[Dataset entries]
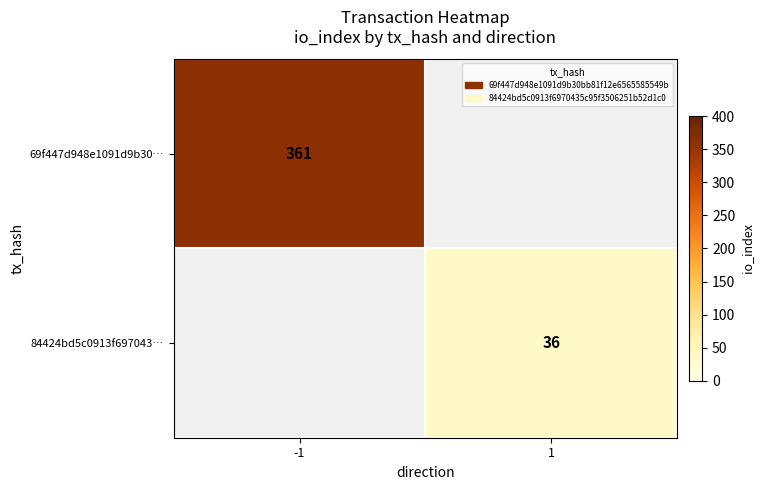

The value of 84424bd5c0913f697043… at 1 is 23. True or false?

False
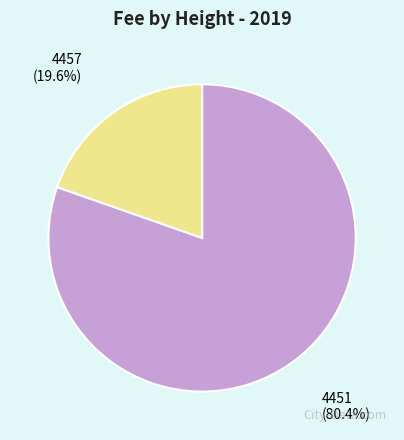

True or false: 4457 accounts for 20% of the total.

True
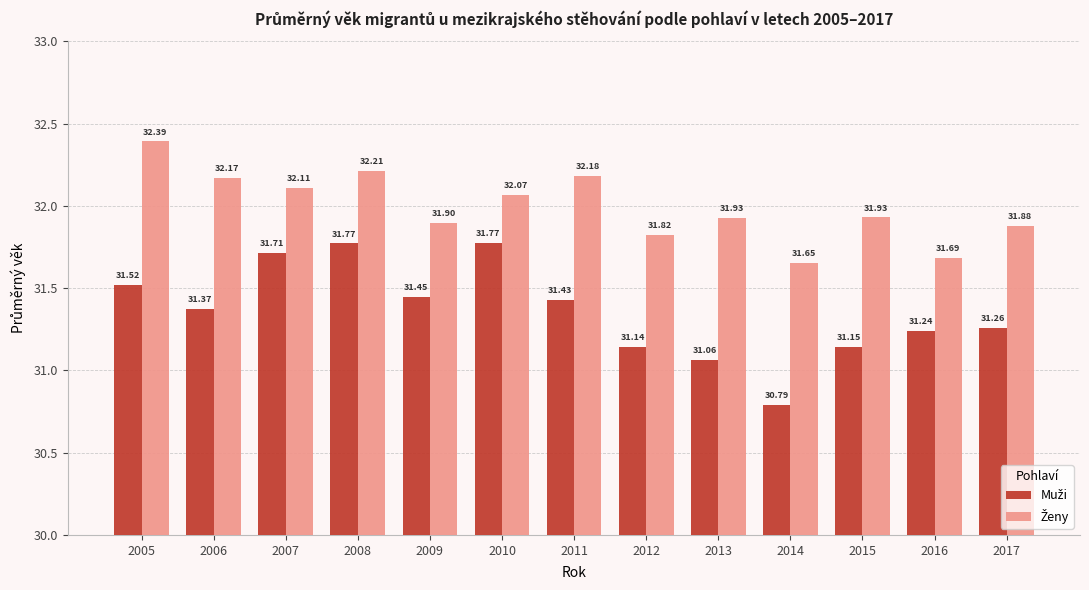

Are the bars horizontal?

No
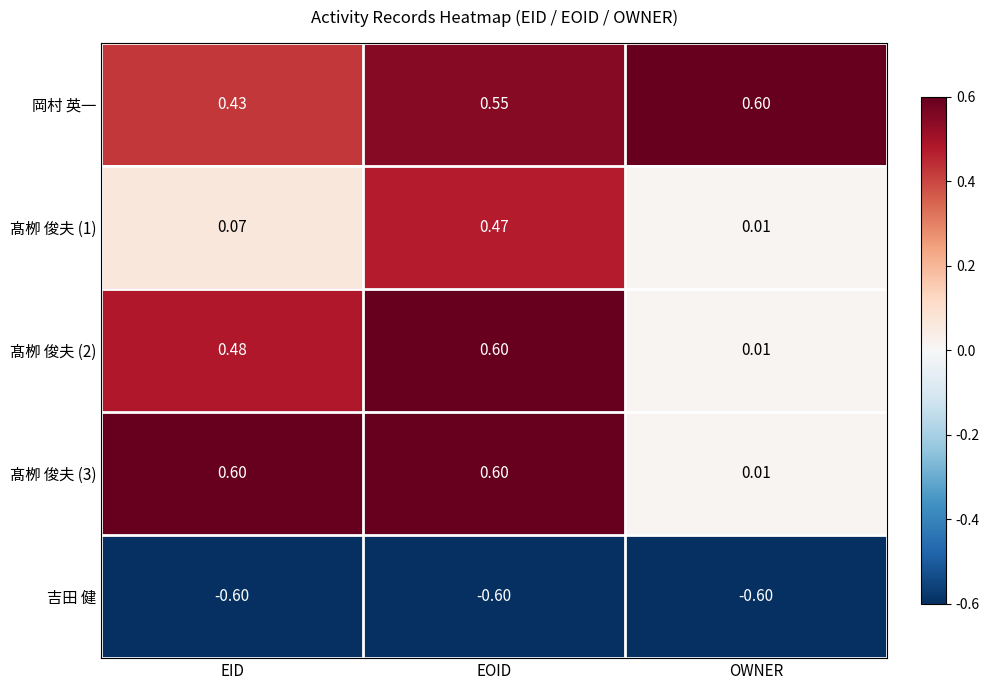

Where is 髙栁 俊夫 (3) nearest to the value 0?

OWNER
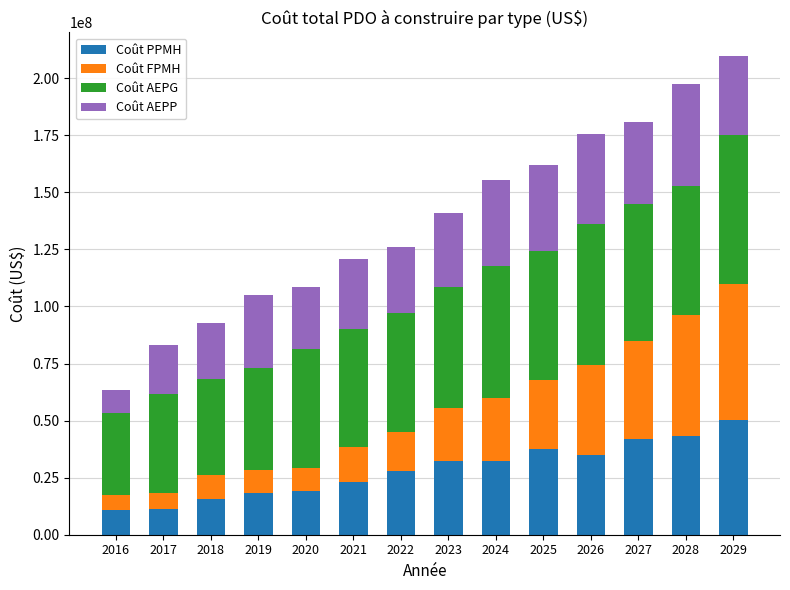

What is the total value across all series at 2016?

63391349.0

Task directions
Could you convert every line of the entries above into a Markdown table with columns Row and Line, skipping blank lines and leaving out the pictures?

Result below
| Row | Line |
|---|---|
| 1 | The value of 84424bd5c0913f697043… at 1 is 23. True or false? |
| 2 | False |
| 3 | True or false: 4457 accounts for 20% of the total. |
| 4 | True |
| 5 | Are the bars horizontal? |
| 6 | No |
| 7 | Where is 髙栁 俊夫 (3) nearest to the value 0? |
| 8 | OWNER |
| 9 | What is the total value across all series at 2016? |
| 10 | 63391349.0 |